▶ _WORK REQUEST_
Could you write out the listing below, between the lines holding "example: 129.4 mm" and "The vernier caliper reads 14.4 mm", inclusive, leaving the pictures out?

▶ _SOURCE DATA_
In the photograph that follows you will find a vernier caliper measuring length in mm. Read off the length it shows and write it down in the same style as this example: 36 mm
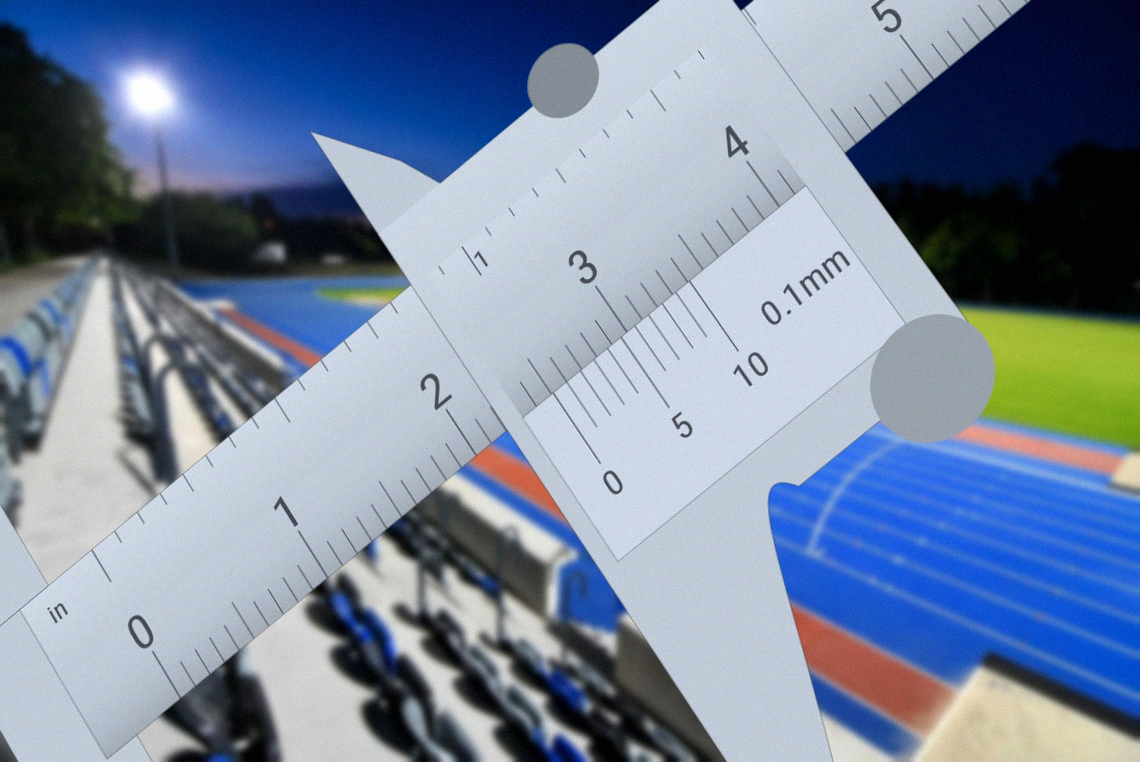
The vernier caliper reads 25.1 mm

==

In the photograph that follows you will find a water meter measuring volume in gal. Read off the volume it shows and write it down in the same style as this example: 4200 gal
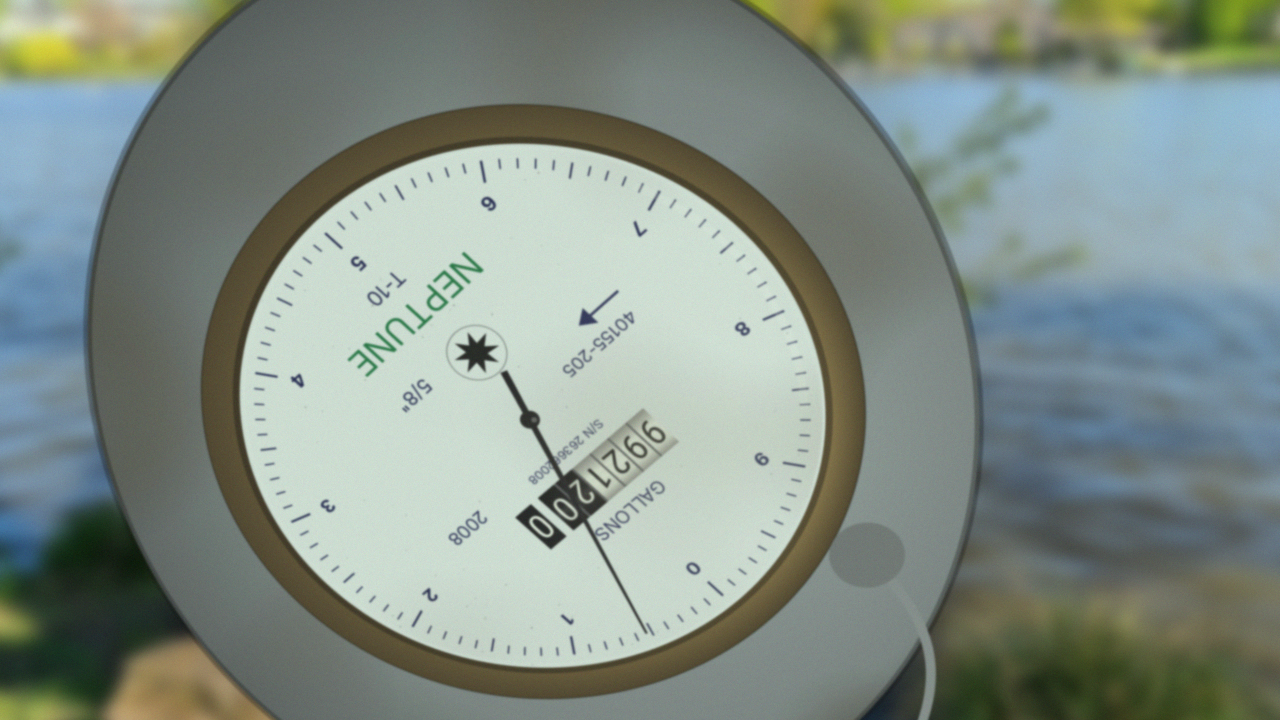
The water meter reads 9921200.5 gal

---

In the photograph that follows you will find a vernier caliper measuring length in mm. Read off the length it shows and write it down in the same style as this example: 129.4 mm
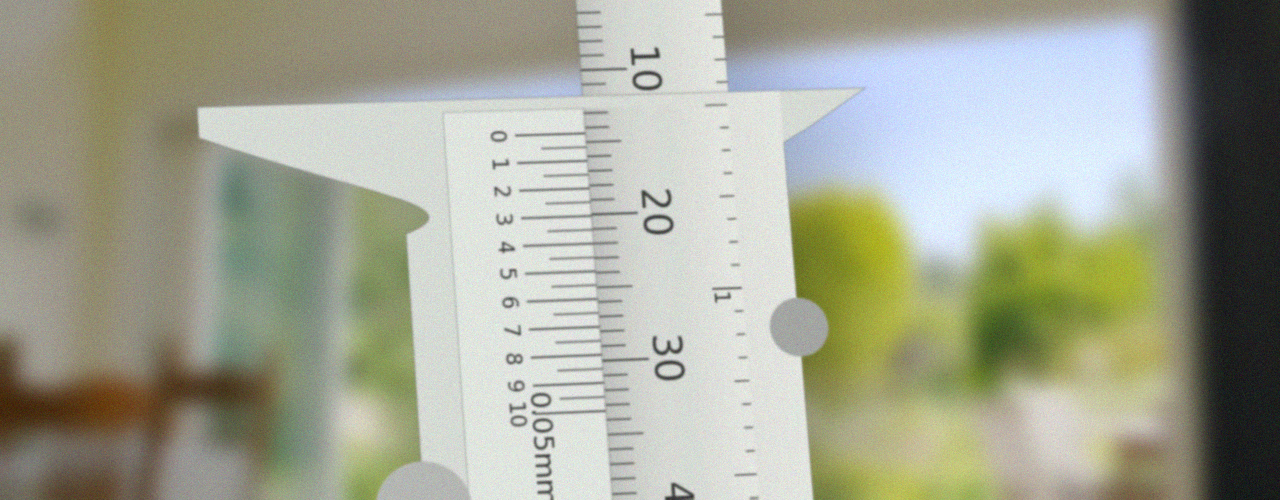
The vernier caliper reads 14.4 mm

▶ _ANSWER SPACE_
In the photograph that follows you will find a vernier caliper measuring length in mm. Read off the length it shows and write it down in the same style as this example: 129.4 mm
The vernier caliper reads 14.4 mm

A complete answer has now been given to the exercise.